At Blibli, an Indonesian business-to-consumer Ecommerce provider, we run most of our IT infrastructure— including both stateful and stateless applications such as Redis, RabbitMQ, Spring Boot, Jenkins, and Grafana—on Google Kubernetes Engine (GKE).
GKE provides a scalable and reliable managed service of Kubernetes. It integrates well with other Google Cloud services. And on GKE, we’re now saving more than 30% of infrastructure costs. But like many companies with a lot on their plate and multiple tasks underway, we were once too busy to focus on operations like cluster and node pool updates. Consequently, we fell way behind the current version in GKE.
To comply with both service-provider and open-source software policies, you must stay on top of version updates. And since Google Cloud releases its Kubernetes clusters in three-month cycles, this can be a challenge when running workloads in GKE. But recently, we updated our GKE cluster from version 1.13.x to 1.15.x and tested the same update across different clusters and environments—without service interruptions.
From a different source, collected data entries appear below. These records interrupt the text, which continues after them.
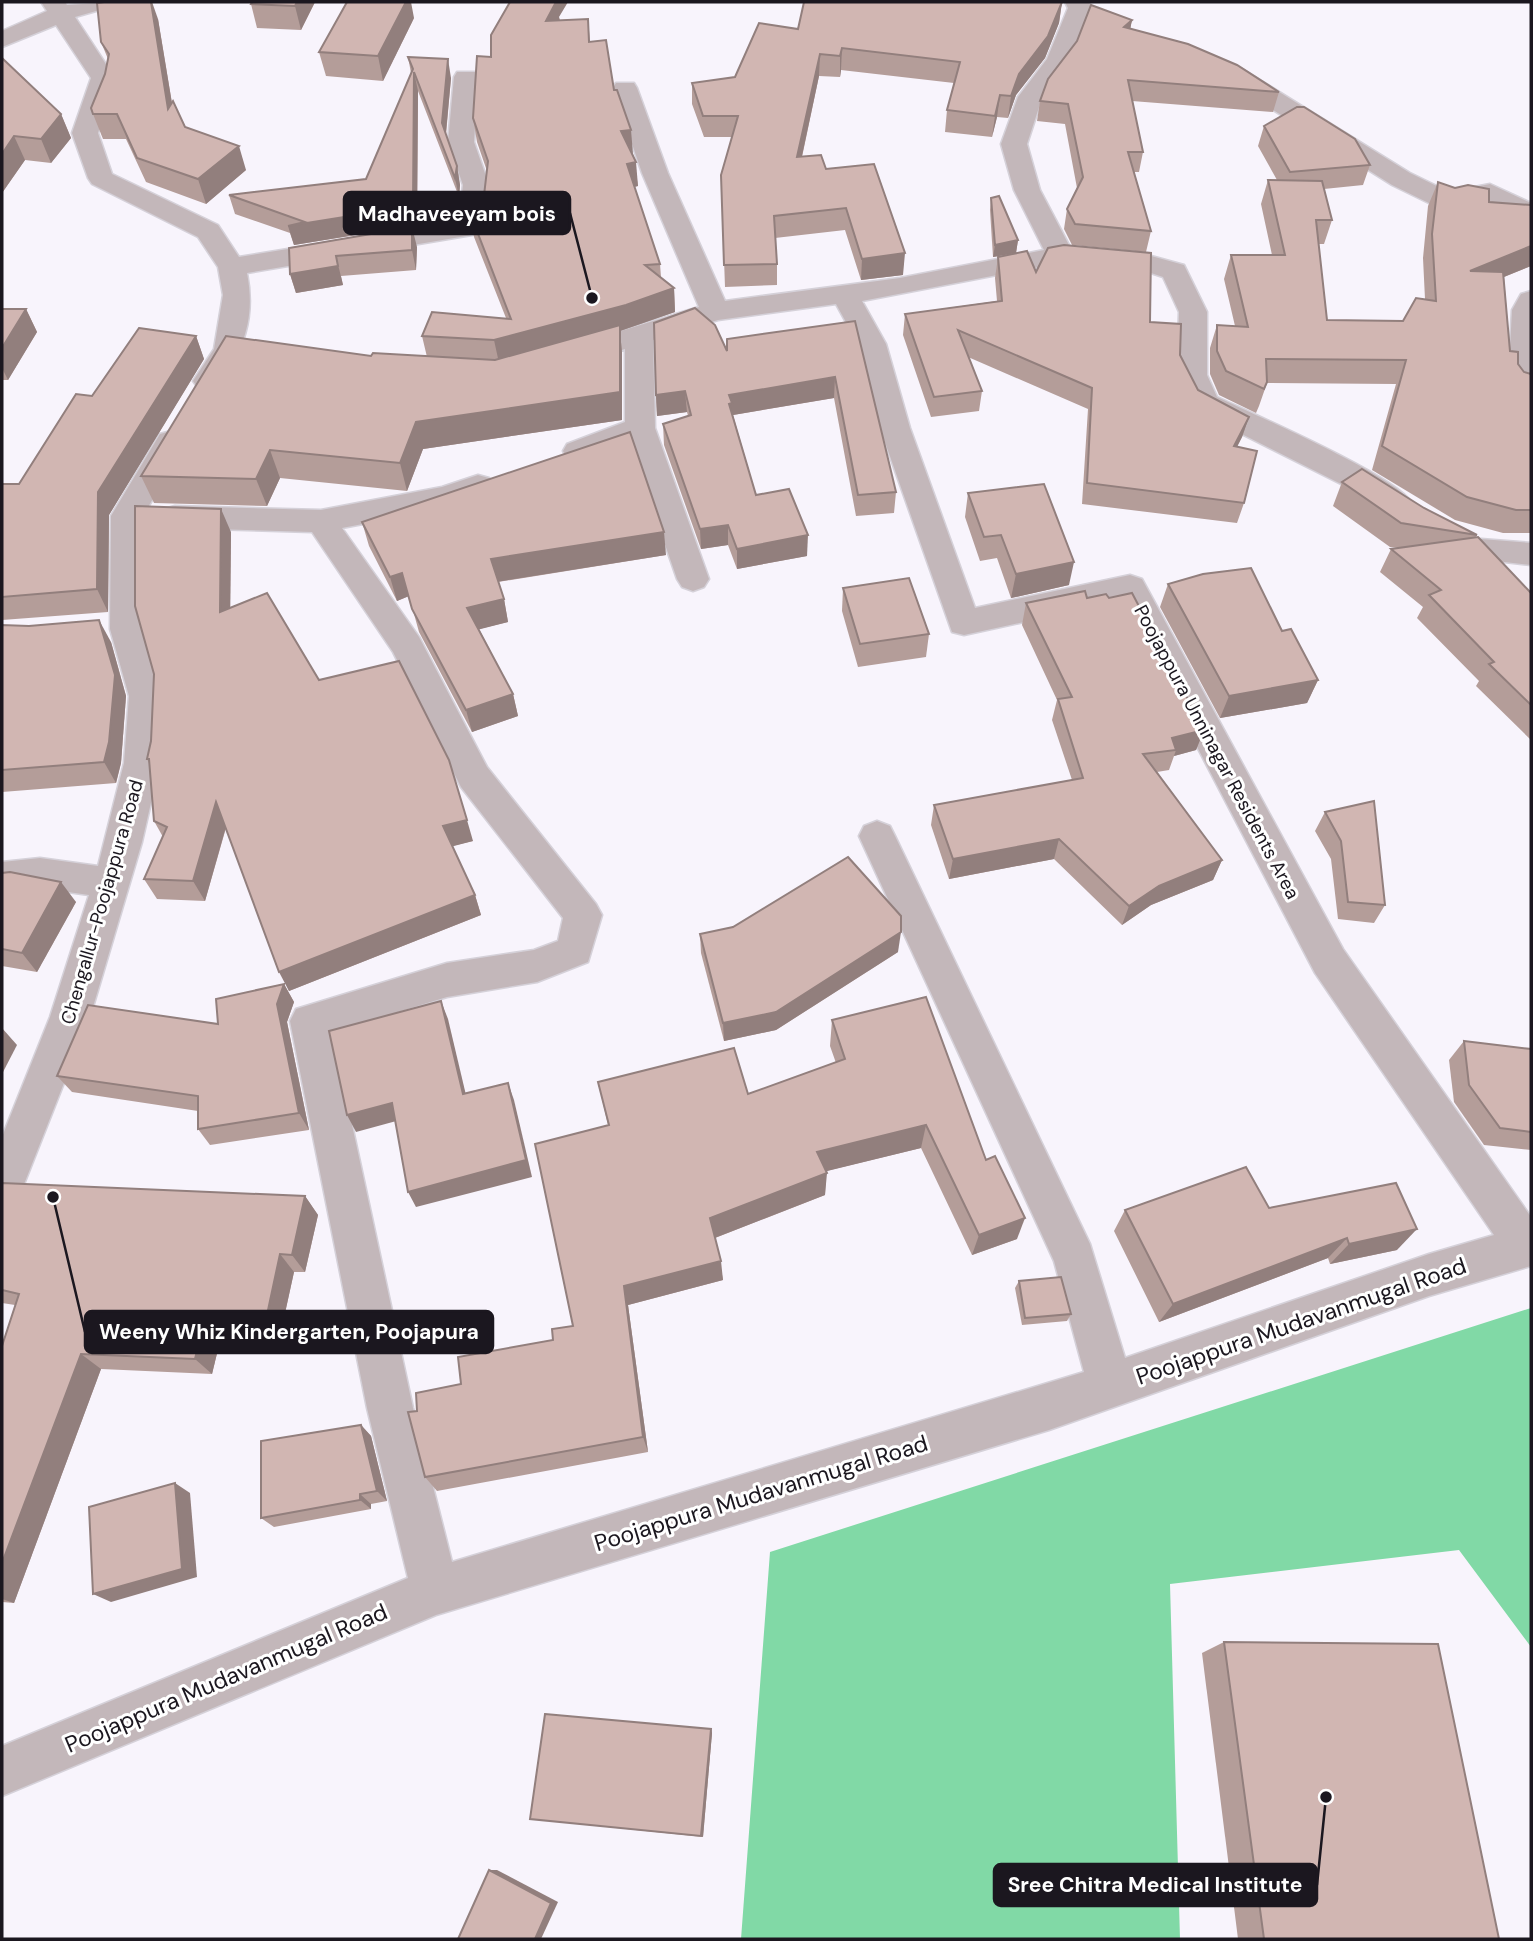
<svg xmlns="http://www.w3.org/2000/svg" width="1533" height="1941" viewBox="0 0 1533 1941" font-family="'DM Sans',sans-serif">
<rect width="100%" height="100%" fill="#f8f4fc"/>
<!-- forest -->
<path fill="#81d9a6" d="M1531,1308V1647L1459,1550L1170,1584L1180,1939H741L770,1552Z"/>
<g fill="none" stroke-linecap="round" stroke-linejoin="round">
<defs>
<g id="minor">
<path d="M41,2H65L67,5L114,2L110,7L75,17L115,78L98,133L112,174L218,225L239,257L459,221L463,185L448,142L454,77L457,72H475L478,77L474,142L489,185L485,227L482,233L472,235L247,273C256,320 243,349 218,388L208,391L198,388L193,381L214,349L223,295L218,267L198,237L92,184L88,178L72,133L91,78L56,25L2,47V31L47,11Z"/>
<path d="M1065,2H1089L1092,8L1071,60L1042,98L1027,144L1040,190L1070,247L1144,254L1184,265L1207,312V375L1217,397C1253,414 1396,476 1412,503L1407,511L1396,514L1385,511L1347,487L1194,410L1177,375L1179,312L1163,277L1142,270L1060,263L862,301L886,344L910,428L975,608L1130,575L1142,579L1343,949L1531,1217V1266L1429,1296L1049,1430L436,1615L2,1796V1746L408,1578L367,1408L290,1021L296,1009L447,963L534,950L558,941L563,918L461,787L393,652L312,532L175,528L164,525L159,517L164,509L175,506L321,510L442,487L478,475L489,478L493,486L489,494L446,508L342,528L419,637L487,767L596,904L602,915L588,962L537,982L447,997L332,1032L413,1408L452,1562L1084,1372L1054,1261L859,836L864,826L877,821L890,826L895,836L1090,1244L1125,1358L1429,1254L1494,1235L1315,973L1121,601L964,635L952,632L880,428L858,344L836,304L718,320L653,340L655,428L709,579L704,587L693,591L682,587L677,579L630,443L578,461L567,458L563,451L567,444L625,422V349L572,365L562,363L558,356L562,349L699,307L642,173L613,88L616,83H634L637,88L668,173L725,301L900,278L1044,250L1014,190L1001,144L1018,97L1047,59L1068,8Z"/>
<path d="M1233,67L1242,69L1410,173L1449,192L1490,184L1531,203V221L1487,201L1446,209L1437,207L1392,185L1224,79L1221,74L1224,69Z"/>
<path d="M1531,291V393L1523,396L1513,393L1508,386L1512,310L1521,294Z"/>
<path d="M171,431L182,434L186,441L143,516L144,629L163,696L160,763L142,842L90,1017L17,1202L2,1208V1137L50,1017L89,895L40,888L2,892V862L40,858L98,866L124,763L129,696L110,629L111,516L160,434Z"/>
<path d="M1481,539L1531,543V565L1470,558L1465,550L1470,542Z"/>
</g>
</defs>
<!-- minor casing -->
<use href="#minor" stroke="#d5d1d9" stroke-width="3"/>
<!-- minor -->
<use href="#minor" fill="#c3b7ba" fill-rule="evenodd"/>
</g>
<!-- wall -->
<g fill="#b49d99">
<path d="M315,2L301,30L257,28L251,4Z"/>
<path d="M1062,2L1059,23L1045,58L1016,95L1008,118L997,117L992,137L945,132L947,110L954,83L841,70L840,77L819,76L802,157L826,169L903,275L861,280L845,230L775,238L777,264V285L725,287L721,175L732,137H704L692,104V83L735,77L798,29Z"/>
<path d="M559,17L560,20L588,19L590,42L614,90L633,154L638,186L634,187L660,264L661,277L674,288L675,312L620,331L622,353V420L423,449L407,491L280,478L267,506L154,503L141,476L371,356L427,357L422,336L506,318L474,237L470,213L478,212L483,204L487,171L477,142L473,118L491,57Z"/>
<path d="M414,18L383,81L326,76L319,52Z"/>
<path d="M158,19L172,103L185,127L246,170L206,204L146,182L126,139H103L93,114L105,74L108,59L101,42Z"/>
<path d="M1132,20L1130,29L1279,92L1273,112L1132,101L1143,152L1139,172H1134L1151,231L1146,252L1072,245L1064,229L1067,209L1077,188L1065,124L1037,121L1040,101Z"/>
<path d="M408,57L451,78L446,135L457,166L460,185L459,197L418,91L417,225L294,245L290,233L235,214L229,195L366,179L411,73Z"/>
<path d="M2,58L61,114L71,138L51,163L25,160L2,193Z"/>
<path d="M1264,126L1370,165L1363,185L1324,189L1332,220L1324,244H1318L1327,320L1403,321L1425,299L1423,258L1428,206L1438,182L1489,202L1531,266L1504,277L1510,351L1524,372L1531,374V533H1503L1455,520L1372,470L1396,384L1267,383L1259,406L1256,413L1219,395L1210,374V348L1217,325L1235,326L1224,279L1231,255H1272L1261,204L1268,180H1277L1258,146Z"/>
<path d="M991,198L1018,240L1016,253L993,257L990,210Z"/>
<path d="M417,247L416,270L341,276L343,285L296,293L290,274L289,248Z"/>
<path d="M998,257L1036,272L1150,322L1180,355L1198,390L1249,417L1242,437L1237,447L1244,503L1237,523L1082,504L1088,409L968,357L982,391L979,411L931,417L903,335L905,314L997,301L995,278Z"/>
<path d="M2,309H26L37,332L8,380H2Z"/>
<path d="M855,321L896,492L894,513L856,516L834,398L733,415L756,495L807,556L737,569L728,545L701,549L664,445L663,424L688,416L687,412L657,416L656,395L727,351Z"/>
<path d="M196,336L204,359L109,515L108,612L2,620V484H19L92,396Z"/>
<path d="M1342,482L1424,508L1477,535L1475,538L1531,593V740L1476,686L1479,681L1417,618L1423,607L1380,572L1391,549L1399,548L1390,547L1333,506Z"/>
<path d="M968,493L1069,585L1011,598L997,558L980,561L965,517Z"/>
<path d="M362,522L666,555L498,582L504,599L508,622L479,629L513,694L518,716L472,732L419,632L409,596L397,601L369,546Z"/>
<path d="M231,532L230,608L319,680L473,841L452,846L475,895L481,915L289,991L226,828L205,901L157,899L144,879L163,837L154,821L150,765L147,759Z"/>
<path d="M1168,584L1282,631L1318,680L1307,703L1220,718L1160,607Z"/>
<path d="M843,588L929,634L926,657L858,667L842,611Z"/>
<path d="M1087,598H1109L1204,730L1196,750L1174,756L1169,770L1157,772L1222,860L1213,880L1151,905L1122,925L1054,859L949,879L931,825L934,805L1072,780L1052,720L1057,700L1022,625L1026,603Z"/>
<path d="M2,625L111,642L126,696L121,763L116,783L2,792Z"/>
<path d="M1325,812L1385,905L1374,923L1338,919L1331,859L1315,831Z"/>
<path d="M2,873L76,902L37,972L2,966Z"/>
<path d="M700,934L898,952L776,1030L724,1041L701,953Z"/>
<path d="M284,984L294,1002L287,1022L309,1130L210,1145L198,1129V1111L72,1092L57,1076L218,1024Z"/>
<path d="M832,1020L986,1160L1017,1239L972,1255L921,1148L826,1171L825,1195L715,1238L723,1280L628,1305L648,1452L437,1491L425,1477L417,1411L461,1384L553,1340L573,1326L608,1125L598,1082L748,1094L836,1063L830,1046Z"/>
<path d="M1464,1041L1531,1049V1150L1484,1145L1454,1102L1449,1060Z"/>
<path d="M2,1183L305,1196L318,1215L305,1272H294L278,1345L220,1341L212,1374L101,1369L14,1603L2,1602V1346L15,1305L2,1303Z"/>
<path d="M1269,1208L1397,1250L1330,1264L1328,1258L1159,1322L1114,1231L1125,1210Z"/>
<path d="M1019,1281L1071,1314L1067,1321L1022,1325L1015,1288Z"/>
<path d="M361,1425L371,1436L387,1501L371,1504V1509L274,1527L261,1518Z"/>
<path d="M1224,1642L1499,1939H1238L1202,1653Z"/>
<path d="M711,1729L712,1733L703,1837L530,1819Z"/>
</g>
<!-- shaded-wall -->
<g fill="#927f7d">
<path d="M151,2H152L158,19L177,134L168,109Z"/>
<path d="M297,2H315L301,30L295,6Z"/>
<path d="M406,2H411L414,18L383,81L378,56Z"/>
<path d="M554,2H568L559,17L560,24L546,21Z"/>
<path d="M1062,2L1059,23L1045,58L1016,95L1008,118L1011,96L1019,74Z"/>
<path d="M1132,20L1128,40L1124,27Z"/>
<path d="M842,48L841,70L840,77V56Z"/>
<path d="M820,54L819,76L797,179V157Z"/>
<path d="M448,59L451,78L445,142L442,123Z"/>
<path d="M414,72L418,91L417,225L294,245L288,226L413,206Z"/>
<path d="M1000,95L997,117L992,137L995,116Z"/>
<path d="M61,114L71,138L51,163L41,139Z"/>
<path d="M631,130L633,154L621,131Z"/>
<path d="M14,136L25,160L2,193V154Z"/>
<path d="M239,146L246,170L206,204L198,179Z"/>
<path d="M636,162L638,186L629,188L627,164Z"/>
<path d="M457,166L460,185L459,197L455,178Z"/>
<path d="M412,227L417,247L416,270L412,250Z"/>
<path d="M1018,240L1016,253L993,257L995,245Z"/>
<path d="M1531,246V266L1459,295L1470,271Z"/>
<path d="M905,253L903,275L861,280L862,259Z"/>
<path d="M336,256L343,285L296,293L290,274Z"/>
<path d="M674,288L675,312L620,331L622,353V420L423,449L407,491L400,463L416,422L499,363L494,340Z"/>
<path d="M26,309L37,332L8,380L2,368V348Z"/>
<path d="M196,336L204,359L109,515L108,612L97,589L98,492Z"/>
<path d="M835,377L834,398L733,415L729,425V395Z"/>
<path d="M685,391L687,412L657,416L656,395Z"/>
<path d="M1249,417L1242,437L1227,466L1234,446Z"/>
<path d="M270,450L280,478L267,506L256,479Z"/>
<path d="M221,509L231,532L230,635L220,612Z"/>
<path d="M728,525V545L701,549L700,529Z"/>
<path d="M664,532L666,555L496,582L491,559Z"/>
<path d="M808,535L807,556L737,569V549Z"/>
<path d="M1074,562L1069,585L1011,598L1016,574Z"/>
<path d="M402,573L409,596L397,601L390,577Z"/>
<path d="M504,599L508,622L473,631L467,608Z"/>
<path d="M99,620L111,642L126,696L121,763L116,783L104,762Z"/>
<path d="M1318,680L1307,703L1220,718L1229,696Z"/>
<path d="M513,694L518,716L472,732L466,710Z"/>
<path d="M1204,730L1196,750L1174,756L1176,750L1172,738Z"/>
<path d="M216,802L227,823L205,901L193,881Z"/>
<path d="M467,820L473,841L450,847L443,826Z"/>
<path d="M1059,839L1054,859L949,879L953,859Z"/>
<path d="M1222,860L1213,880L1151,905L1122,925L1129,906L1159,886Z"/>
<path d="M61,882L76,902L37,972L22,953Z"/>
<path d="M475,895L481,915L289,991L279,972Z"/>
<path d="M901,932L898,952L776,1030L724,1041L723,1023Z"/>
<path d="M284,984L294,1002L287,1022L309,1130L299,1113L277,1004Z"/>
<path d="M441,1001L448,1019L470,1112L463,1094Z"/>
<path d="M2,1028L17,1045L2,1074Z"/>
<path d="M508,1083L514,1100L532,1177L416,1207L408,1192Z"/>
<path d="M392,1103L400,1120L356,1132L347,1115Z"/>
<path d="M926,1125L921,1148L815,1174L817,1152Z"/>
<path d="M827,1173L825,1195L712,1239L710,1218Z"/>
<path d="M305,1196L318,1215L305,1272L292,1255Z"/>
<path d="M1025,1218L1017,1239L972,1255L979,1235Z"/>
<path d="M1417,1229L1397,1250L1330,1264L1349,1244Z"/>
<path d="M1347,1238L1328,1258L1159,1322L1173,1304Z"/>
<path d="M280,1254L294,1272L278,1345L264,1329Z"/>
<path d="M721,1261L723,1280L628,1305L648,1452L643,1437L624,1286Z"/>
<path d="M203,1326L220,1341L212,1374L195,1359Z"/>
<path d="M81,1354L101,1369L14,1603L2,1599V1563Z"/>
<path d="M361,1425L371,1436L387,1501L377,1491Z"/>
<path d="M175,1483L190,1493L197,1577L111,1602L93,1594Z"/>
<path d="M360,1494L371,1504V1509L360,1500Z"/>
<path d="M711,1729L712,1733L703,1837L701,1836Z"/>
<path d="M489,1870H497L558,1902L541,1939H535Z"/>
</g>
<!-- building -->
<g fill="#d1b6b2" stroke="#927f7d" stroke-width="2">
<path d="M104,2H151L168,109L173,101L185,127L239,146L198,179L137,158L117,114H93L91,108L105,74L109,54L101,42L97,3Z"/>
<path d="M252,2H297L295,6L251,4Z"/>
<path d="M347,2H406L378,56L319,52Z"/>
<path d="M510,2H556L546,21L588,19L589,42L606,40L614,90H617L631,130L621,131L636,162L627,164L660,264L645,265L674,288L626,305L494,340L422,336L432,312L511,319L470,213L478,212L483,204L488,161L473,118L477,56L491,57V35Z"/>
<path d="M804,2H1062L1048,36L1019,74L1011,96L1000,95L995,116L947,110L960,62L842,48L840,56L820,54L797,157L821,155L826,169L874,164L905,253L862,259L846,208L774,216L777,264L724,265L721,175L738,116H703L692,83L735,77L759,23L798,29Z"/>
<path d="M1091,5L1132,20L1124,27L1188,44L1237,65L1279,92L1128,80L1143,152H1128L1151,231L1075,224L1067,209L1083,177L1068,104L1040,101L1048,79L1077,41Z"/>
<path d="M408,57L448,59L442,123L457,166L455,178L414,72L413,206L288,226L305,222L229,195L366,179L413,69Z"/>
<path d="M2,58L61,114L41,139L14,136L2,154Z"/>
<path d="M1297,107H1304L1355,139L1370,165L1290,172L1264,126Z"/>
<path d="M1268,180L1322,181L1332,220H1316L1327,320L1403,321L1416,298L1436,301L1432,234L1438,182L1455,188L1468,185L1489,189V202L1531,205V246L1470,271L1503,272L1510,351L1518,352V364L1524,372L1531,374V510H1516L1467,497L1382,446L1406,360L1266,359L1267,382L1264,389L1226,371L1217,351V325L1248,327L1231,255H1285Z"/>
<path d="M999,196L1018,240L995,245L991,198Z"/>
<path d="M412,227V250L336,256L338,266L290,274L289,248Z"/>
<path d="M1064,245L1151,253L1150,322L1181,324L1180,355L1198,390L1249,417L1234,446L1257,451L1244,503L1087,483L1092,388L958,330L982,391L934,397L905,314L1002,301L998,257L1027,251L1036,272L1048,248Z"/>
<path d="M695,308L715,325L727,351V339L855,321L896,492L858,495L835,377L729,395L732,403L729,404L756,495L789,489L808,535L737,549L728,525L700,529L663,424L691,415L685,391L656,395L654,323Z"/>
<path d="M2,309H26L2,348Z"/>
<path d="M620,325V392L416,422L400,463L270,450L256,479L141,476L226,336L371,356L373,353L495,360Z"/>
<path d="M139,328L196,336L98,492L97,589L2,597V484H19L76,394L92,396Z"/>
<path d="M630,432L664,532L491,559L504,599L467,608L513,694L466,710L412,609L402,573L390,577L362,522Z"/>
<path d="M1362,469L1424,508L1477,535L1401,523L1342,482Z"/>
<path d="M1044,484L1074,562L1016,574L1001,535L984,537L968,493Z"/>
<path d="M135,506L221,509L220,612L267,593L319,680L399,661L449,760L467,820L443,826L475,895L279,972L216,802L193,881L144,879L167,827L154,821L149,759H147L151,741L154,674L135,606Z"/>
<path d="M1478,537L1531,593V705L1489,664L1494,662L1429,595L1441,590L1391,549Z"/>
<path d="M1251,568L1282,631L1291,629L1318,680L1229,696L1168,584L1203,574Z"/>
<path d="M909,578L929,634L860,644L843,588Z"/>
<path d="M1085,591L1087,598L1106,594L1109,598L1132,593L1204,730L1172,738L1176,750L1143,754L1222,860L1159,886L1129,906L1059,839L953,859L934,805L1083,778L1058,699L1072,697L1026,603Z"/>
<path d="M99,620L115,675L109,742L104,762L2,770V625L29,626Z"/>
<path d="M1374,801L1385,905L1348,902L1341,841L1325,812Z"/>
<path d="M848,857L901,916V932L776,1012L723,1023L700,934L733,927Z"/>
<path d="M10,872L61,882L22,953L2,949V873Z"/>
<path d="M284,984L277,1004L299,1113L198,1129V1096L57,1076L88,1005L218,1024L216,999Z"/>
<path d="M926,997L986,1160L995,1156L1025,1218L979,1235L926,1125L817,1152L827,1173L710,1218L721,1261L624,1286L643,1437L425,1477L408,1412L417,1411L416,1393L461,1384L458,1357L553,1340L552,1329L573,1326L535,1144L609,1125L598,1082L734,1048L748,1094L845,1059L832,1020Z"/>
<path d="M441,1001L463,1094L508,1083L526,1160L408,1192L392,1103L347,1115L329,1031Z"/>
<path d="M1464,1041L1531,1049V1132L1500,1128L1469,1085Z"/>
<path d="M1246,1167L1269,1208L1396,1183L1417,1229L1349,1244L1347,1238L1173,1304L1125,1210Z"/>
<path d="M2,1183L305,1196L292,1255L280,1254L264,1329L203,1326L195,1359L81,1354L2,1563V1346L19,1294L2,1290Z"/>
<path d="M1061,1277L1071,1314L1025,1318L1019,1281Z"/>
<path d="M361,1425L377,1491L360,1494V1500L261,1518V1441Z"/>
<path d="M175,1483L182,1569L93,1594L89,1507Z"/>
<path d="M1224,1642L1438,1644L1499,1939H1264Z"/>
<path d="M545,1714L711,1729L701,1836L530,1819Z"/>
<path d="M489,1870L551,1903L535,1939H458Z"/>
</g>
<g text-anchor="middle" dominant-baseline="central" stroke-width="6" stroke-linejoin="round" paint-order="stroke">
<!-- street labels -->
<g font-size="19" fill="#1b171f" stroke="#fff">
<text transform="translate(1217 752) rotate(62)">Poojappura Unninagar Residents Area</text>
<text transform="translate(102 902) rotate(-74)">Chengallur-Poojappura Road</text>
</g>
<!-- near-street labels -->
<g font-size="23" fill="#1b171f" stroke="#fff">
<text transform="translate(1301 1321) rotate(-19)">Poojappura Mudavanmugal Road</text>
<text transform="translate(761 1493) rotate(-17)">Poojappura Mudavanmugal Road</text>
<text transform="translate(226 1678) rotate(-23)">Poojappura Mudavanmugal Road</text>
</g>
</g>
<!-- callouts -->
<path fill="none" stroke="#1b171f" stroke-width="2.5" d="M592 298L570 213M53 1197L85 1332M1326 1797L1317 1885"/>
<g fill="#1b171f" stroke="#fff" stroke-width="2.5">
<circle cx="592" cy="298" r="7"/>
<circle cx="53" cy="1197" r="7"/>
<circle cx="1326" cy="1797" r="7"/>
</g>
<g fill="#1b171f" stroke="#1b171f" stroke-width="2.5">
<rect x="344" y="192" width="226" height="42" rx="7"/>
<rect x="85" y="1311" width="408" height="42" rx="7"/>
<rect x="994" y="1864" width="323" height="42" rx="7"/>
</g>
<g font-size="21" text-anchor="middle" font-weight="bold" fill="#fff">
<text x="457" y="221">Madhaveeyam bois</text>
<text x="289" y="1339">Weeny Whiz Kindergarten, Poojapura</text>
<text x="1155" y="1892">Sree Chitra Medical Institute</text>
</g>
<!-- border -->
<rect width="1533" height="1941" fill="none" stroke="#1b171f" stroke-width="7"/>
</svg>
You can read the release notes and changelogs of the version you plan to upgrade to, so I won’t belabor every detail of our update process. But read on to learn how we keep our GKE clusters up to date with newly released versions and how you can too.
Updating a GKE cluster without downtime
We manage our GKE cluster and everything related to it using Terraform and GitOps, which help to simplify the update process.
With a regional cluster, you can avoid downtime because GKE maintains replicas of the control plane across all the zones. So your cluster is resilient to single-zone failure. Double check the resource availability for this activity.
Updating a cluster is a two-step process: First, control plane then node pools, which require a handful of critical network considerations.
The control plane in Kubernetes includes the Kubernetes API server, the scheduler, and the controller manager server. The control-plane upgrade is quite simple since GKE manages it for you with a simple click (in our case, changing the variable in Terraform). This update takes several minutes during which you won’t be able to change the cluster’s configuration. But your workloads will function perfectly.
By default, a cluster’s nodes have auto-update enabled, and Google Cloud recommends that you keep it that way. If you’ve opted for auto-update then GKE does the magic for you. You can just sit back and relax.
Unlike your control-plane update, the process has a lot of visibility. It is also highly dependent on the total number of nodes in the cluster. Sequentially, for each node in the node pool, nodes are stopped from scheduling node Pods, existing Pods are drained, and finally, the node is updated.
Like us, if you need to carefully manage dependencies and qualifications, you may elect to manage your own upgrade workflow. Surge upgrades let you control the number of nodes GKE can update at a time and control how disruptive updates are to your workloads. There are also several options when you decide to update the worker nodes. One obvious way is to manually trigger the update, which parallels the auto-update process except you decide when it occurs.
gcloud container clusters upgrade cluster-name –node-pool=node-pool-name –cluster-version cluster-version
Fun fact: You can manually update a node pool version to match the version of the control plane or a previous version that is still available and compatible with the control plane. The Kubernetes version and version skew support policy guarantees that control planes are compatible with nodes up to two minor versions older than the control plane. For example, Kubernetes 1.13.x control planes are compatible with Kubernetes 1.11.x nodes.
Although GKE can update large clusters quickly, we thought that when running over 100 nodes and not using surge upgrades in GKE, it might take forever to drain all the nodes and upgrade. So our strategy here was to depend on the continuous deployment of our application and also to avoid downtime.
Here comes the interesting implementation part you were looking for. Rather than updating the current nodes of a node pool, we created a new node pool with the updated version—but with a twist. The new node pool had different taints relative to the node pool with the old version. Can you guess the next step? It’s simple: We deployed our applications matching the taints of the node pool with the new version. Again, you can too.
But (there’s always a “but”) to prevent downtime, you need to ensure that your update strategy is a rolling one. And you must confirm a couple other things before deploying the applications.
Since the node pool you just created has a different taint, the first thing you need to ensure once the nodes in the new node pool are spawned is that the DaemonSets are deployed and running perfectly.
Pod Disruption Budget (PDB)
PDB is a mechanism by which you allow for a number/percentage of pods to be terminated. Since the number of replica and PDB go hand in hand, we set the PDB for our workloads to maxUnavailable: 1. This gives the confidence that at any point in the application deployment at least one Pod is running.